Aβ is predominantly produced by neurons (–8). The accumulation of soluble Aβ in the brain parenchyma leads to the formation of Aβ oligomers and amyloid plaques, whereas its accumulation in the perivascular region leads to CAA (–8). Soluble Aβ can be removed from the brain by various clearance pathways closely linked to each other: soluble Aβ in ISF can be cleared in brain parenchyma, transported to the blood through BBB, or is degraded by vascular mural cells. Aβ can also traffic along the ISF bulk flow into CSF sink where it could be absorbed into the circulatory and lymphatic systems (6, 60). Major Aβ clearance pathways include receptor-mediated clearance (e.g., LRP1, LDLR) by cells in the brain parenchyma (neurons and glia), uptake from the perivascular space by vascular mural cells, or proteolytic degradation by endopeptidases (e.g., NEP, IDE) (–8). Binding of Aβ to neuronal HSPGs on the cell surface hinders proteolytic degradation of Aβ, and promotes Aβ oligomerization and aggregation (75). ApoE is generated mainly by the glial cells and lipidated by ABCA1 and ABCG1 transporters, forming lipoprotein particles (15). Lipidated apoE could either bind to Aβ and facilitates Aβ clearance through cell-surface receptors (e.g., LRP1, LDLR) (apoE2 > apoE3 > apoE4) (–80). Alternatively, apoE might also suppress Aβ clearance by competing with Aβ for receptor binding in astrocytes (apoE4 > apoE3) (81). Abbreviations: Aβ, amyloid-β; BBB, blood-brain barrier; BCSFB, blood-CSF barrier; CSF, cerebrospinal fluid; ISF, interstitial fluid; CAA, cerebral amyloid angiopathy; NEP, neprilysin; IDE, insulin-degrading enzyme; LRP1, low-density lipoprotein receptor-related protein 1; LDLR, low-density lipoprotein receptor; HSPG, heparan sulfate proteoglycan; ABCA1, ATP-binding cassette A1; ABCG1, ATP-binding cassette G1.

Figure 3. ApoE-targeting strategies for treatment of Alzheimer’s disease

ApoE is primarily synthesized by astrocytes, and is lipidated by the ABCA1 transporter, forming apoE lipoprotein particles. Lipidated apoE binds soluble Aβ and facilitates Aβ uptake through cell surface receptors including LRP1, LDLR, VLDLR, and HSPG (6).
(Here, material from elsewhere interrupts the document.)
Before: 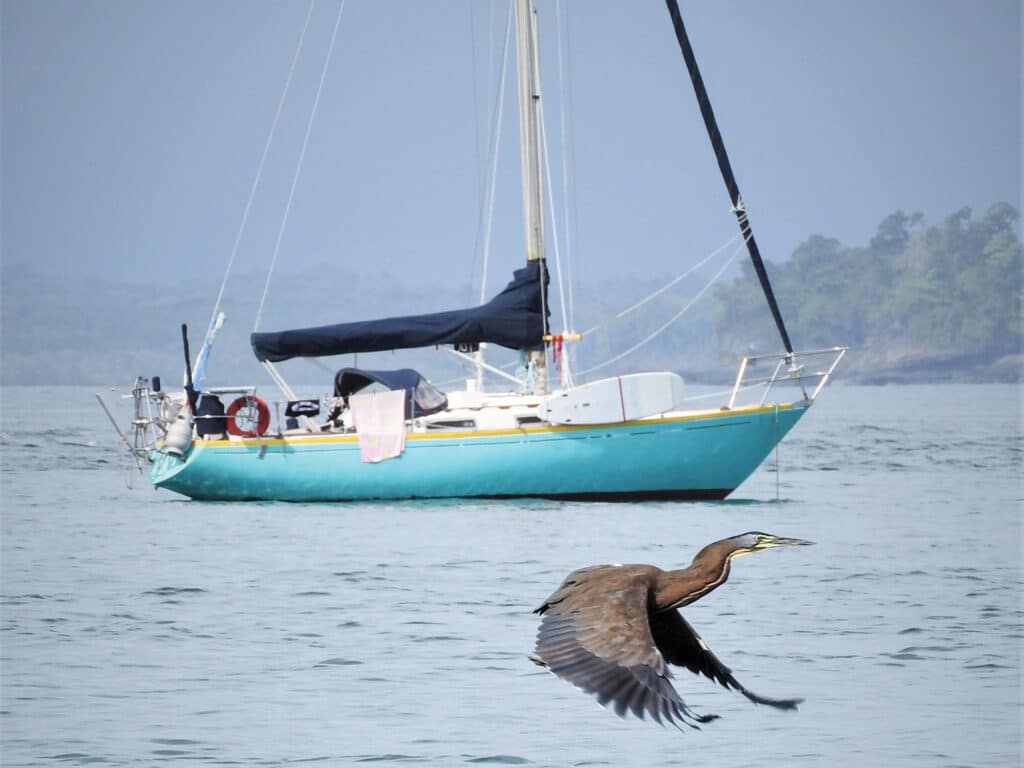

ApoE and apoE receptors play critical roles in both Aβ-dependent and Aβ-independent AD pathogenic pathways (8). ApoE-directed approaches that are currently explored are categorized as below: 1) Modulating apoE level, stability and lipidation (ie., LXR/RXR agonists (–105, 108), apoE stabilizing compounds (111), nanoparticles or AAV-mediated gene delivery of apoE (40, 113), gene silencing approaches and anti-apoE immunotherapy (115, 116); 2) Modulating apoE properties by converting apoE4 to apoE3 (i.e., structure correctors, CRISPR/Cas9 genome-editing) (–121), suppressing apoE aggregation (122) and proteolysis (118, 119) and blocking apoE-Aβ interaction (126, 127); 3) Regulating the levels, intracellular trafficking and functions of apoE and apoE receptors (6, 72, 75, 98); 4) Restoring normal apoE functions (i.e., apoE-mimetic peptides) (128); 5) Restoring apoE4-mediated defects by apoE2-based treatment (40, 113), and 6) Promoting cerebrovascular functions (i.e., physical exercise, healthy diet and lifestyle), particularly in APOE4 carriers (142). Abbreviations: Aβ, amyloid-β; apoE, apolipoprotein E; LXR, liver X receptor; RXR, retinoid X receptor; ABCA1, ATP-binding cassette A1; HSPG, heparan sulphate proteoglycan; LDLR, low-density lipoprotein receptor; LRP1, low-density lipoprotein receptor-related protein 1; BBB, blood-brain barrier; ApoER2, apolipoprotein E receptor 2; AAV, adeno-associated virus.